With stocks now worth less than 55% of their peak in October 2007—a decline of $11.1 trillion in market wealth—investor sentiment has been shattered and some market experts believe the process of finding the market bottom must begin all over again.

That’s a far cry from the outlook that BlackRock Chief Investment Officer Bob Doll had at the end of last year, when he and many other market experts were saying that the market had seen the worst. “We have broken down and, therefore, the repair process to create a bottom and to create a foundation has to start over again,” Doll told Reuters.


That said, in this week's market commentary, Doll likened the current economic conditions to the eye of the storm, saying that we are "in the midst of the worst of the recession" and that GDP growth in the first quarter could be even worse than the 6.2% contraction in the fourth quarter. However, the decline should lessen in the second quarter, flatten in the second half and return to positive territory in 2010, Dolll said.


Rather than serve as a lagging indicator, the mass layoffs we have seen in the past few months indicate that businesses don’t expect the economy to recover anytime soon, said Mohamen El-Erian, chief executive of PIMCO. “What today’s number tells you is forward-looking,” El-Erian said. “It tells you that even the profitable firms are shedding labor today in order to position themselves for a more difficult outcome.”

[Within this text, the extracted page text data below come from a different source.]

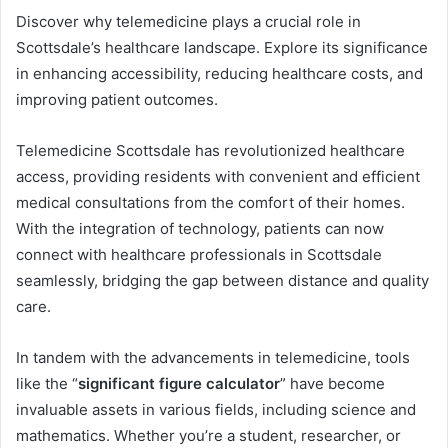
Discover why telemedicine plays a crucial role in
Scottsdale’s healthcare landscape. Explore its significance
in enhancing accessibility, reducing healthcare costs, and
improving patient outcomes.
Telemedicine Scottsdale has revolutionized healthcare
access, providing residents with convenient and efficient
medical consultations from the comfort of their homes.
With the integration of technology, patients can now
connect with healthcare professionals in Scottsdale
seamlessly, bridging the gap between distance and quality
care.
In tandem with the advancements in telemedicine, tools
like the “
significant figure calculator
” have become
invaluable assets in various fields, including science and
mathematics. Whether you’re a student, researcher, or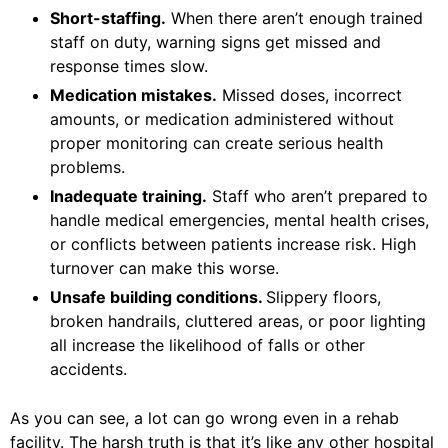
Short-staffing.
When there aren’t enough trained
staff on duty, warning signs get missed and
response times slow.
Medication mistakes.
Missed doses, incorrect
amounts, or medication administered without
proper monitoring can create serious health
problems.
Inadequate training.
Staff who aren’t prepared to
handle medical emergencies, mental health crises,
or conflicts between patients increase risk. High
turnover can make this worse.
Unsafe building conditions.
Slippery floors,
broken handrails, cluttered areas, or poor lighting
all increase the likelihood of falls or other
accidents.
As you can see, a lot can go wrong even in a rehab
facility. The harsh truth is that it’s like any other hospital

Jim Rogers, co-founder of the Quantum Fund, explained the dour new outlook well: “I don’t think the bottom is here. Maybe ‘a’ bottom but not ‘the’ bottom. The economy is going to get worse. You can’t have a good stock market without a good economy. Maybe you’ll have some kind of rally in the economy with all this money that’s going to get poured into it, but it’s not going to last. Unless the economy is on a sound and rising basis for a few years, you’re not going to have a good stock market.”